WHAT IS EXPECTED - Copy out everything below, from the line containing "class: Sordariomycetes" down to the end of the records, with no changes.

** start GIVEN RECORDS **

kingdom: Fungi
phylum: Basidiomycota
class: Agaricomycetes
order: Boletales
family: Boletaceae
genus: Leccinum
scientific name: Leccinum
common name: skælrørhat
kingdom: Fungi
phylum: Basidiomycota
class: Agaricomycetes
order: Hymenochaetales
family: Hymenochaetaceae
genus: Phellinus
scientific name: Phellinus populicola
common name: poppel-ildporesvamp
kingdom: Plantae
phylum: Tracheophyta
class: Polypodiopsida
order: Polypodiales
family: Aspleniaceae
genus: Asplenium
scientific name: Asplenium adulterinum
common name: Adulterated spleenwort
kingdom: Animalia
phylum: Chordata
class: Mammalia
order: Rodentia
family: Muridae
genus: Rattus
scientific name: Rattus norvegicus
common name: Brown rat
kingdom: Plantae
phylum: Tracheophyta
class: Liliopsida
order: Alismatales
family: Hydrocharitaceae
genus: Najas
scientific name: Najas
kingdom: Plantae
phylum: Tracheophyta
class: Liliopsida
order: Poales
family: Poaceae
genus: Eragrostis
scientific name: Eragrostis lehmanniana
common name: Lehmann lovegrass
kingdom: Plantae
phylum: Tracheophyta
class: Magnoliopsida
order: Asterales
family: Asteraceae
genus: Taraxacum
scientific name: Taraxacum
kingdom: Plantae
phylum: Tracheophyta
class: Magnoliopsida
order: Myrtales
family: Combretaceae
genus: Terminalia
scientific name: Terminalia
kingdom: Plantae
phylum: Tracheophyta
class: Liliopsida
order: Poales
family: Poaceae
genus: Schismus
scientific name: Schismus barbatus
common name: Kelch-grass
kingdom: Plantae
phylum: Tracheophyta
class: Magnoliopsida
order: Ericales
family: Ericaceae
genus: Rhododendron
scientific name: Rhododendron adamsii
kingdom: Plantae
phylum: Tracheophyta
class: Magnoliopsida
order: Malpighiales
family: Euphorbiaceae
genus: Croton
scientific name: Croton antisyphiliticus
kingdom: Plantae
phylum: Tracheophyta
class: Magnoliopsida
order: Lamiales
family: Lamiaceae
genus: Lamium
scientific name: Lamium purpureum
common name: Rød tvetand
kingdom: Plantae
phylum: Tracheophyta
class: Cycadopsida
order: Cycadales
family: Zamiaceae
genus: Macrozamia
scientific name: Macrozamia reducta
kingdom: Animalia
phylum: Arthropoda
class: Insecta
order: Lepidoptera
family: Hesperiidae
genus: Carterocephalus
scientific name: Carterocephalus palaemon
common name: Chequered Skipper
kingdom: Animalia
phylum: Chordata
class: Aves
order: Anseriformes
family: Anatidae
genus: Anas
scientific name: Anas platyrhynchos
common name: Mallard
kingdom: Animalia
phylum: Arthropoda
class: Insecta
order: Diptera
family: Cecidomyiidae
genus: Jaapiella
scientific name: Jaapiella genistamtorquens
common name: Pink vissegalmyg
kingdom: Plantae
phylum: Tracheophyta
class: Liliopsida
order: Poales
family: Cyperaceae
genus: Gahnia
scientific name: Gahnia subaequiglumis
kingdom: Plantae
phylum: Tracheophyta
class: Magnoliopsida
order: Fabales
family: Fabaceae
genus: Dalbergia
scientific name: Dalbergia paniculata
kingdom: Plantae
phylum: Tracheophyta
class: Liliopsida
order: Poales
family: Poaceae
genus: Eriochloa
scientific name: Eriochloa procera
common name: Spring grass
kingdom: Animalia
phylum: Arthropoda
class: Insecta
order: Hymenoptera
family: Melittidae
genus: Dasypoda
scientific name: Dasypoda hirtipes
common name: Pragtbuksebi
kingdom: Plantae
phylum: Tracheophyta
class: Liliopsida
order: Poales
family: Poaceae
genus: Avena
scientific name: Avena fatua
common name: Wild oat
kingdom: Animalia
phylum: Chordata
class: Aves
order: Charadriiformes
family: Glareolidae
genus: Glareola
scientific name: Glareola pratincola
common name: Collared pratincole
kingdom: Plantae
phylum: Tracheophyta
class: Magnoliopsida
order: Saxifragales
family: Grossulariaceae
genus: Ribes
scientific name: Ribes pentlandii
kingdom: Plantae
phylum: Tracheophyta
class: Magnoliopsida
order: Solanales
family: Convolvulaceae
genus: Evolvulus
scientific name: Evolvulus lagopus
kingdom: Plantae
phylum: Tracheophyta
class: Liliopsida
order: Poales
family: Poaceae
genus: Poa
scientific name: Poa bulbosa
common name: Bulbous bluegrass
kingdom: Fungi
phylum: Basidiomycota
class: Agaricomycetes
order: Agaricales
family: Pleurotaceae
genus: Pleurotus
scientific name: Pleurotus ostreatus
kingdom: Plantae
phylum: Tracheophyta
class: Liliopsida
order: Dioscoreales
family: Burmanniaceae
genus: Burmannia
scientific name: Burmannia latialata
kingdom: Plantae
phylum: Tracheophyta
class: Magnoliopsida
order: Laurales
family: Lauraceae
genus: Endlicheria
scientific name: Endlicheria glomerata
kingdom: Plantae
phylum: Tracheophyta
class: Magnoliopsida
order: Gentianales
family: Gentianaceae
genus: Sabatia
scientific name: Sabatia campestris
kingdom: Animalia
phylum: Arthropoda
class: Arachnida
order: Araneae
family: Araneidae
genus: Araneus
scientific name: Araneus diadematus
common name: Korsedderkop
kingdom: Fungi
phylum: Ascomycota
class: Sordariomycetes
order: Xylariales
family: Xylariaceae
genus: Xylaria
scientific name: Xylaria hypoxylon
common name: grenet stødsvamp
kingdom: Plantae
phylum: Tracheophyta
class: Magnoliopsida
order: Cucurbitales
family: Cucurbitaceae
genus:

** end GIVEN RECORDS **

RESPONSE -
class: Sordariomycetes
order: Xylariales
family: Xylariaceae
genus: Xylaria
scientific name: Xylaria hypoxylon
common name: grenet stødsvamp
kingdom: Plantae
phylum: Tracheophyta
class: Magnoliopsida
order: Cucurbitales
family: Cucurbitaceae
genus:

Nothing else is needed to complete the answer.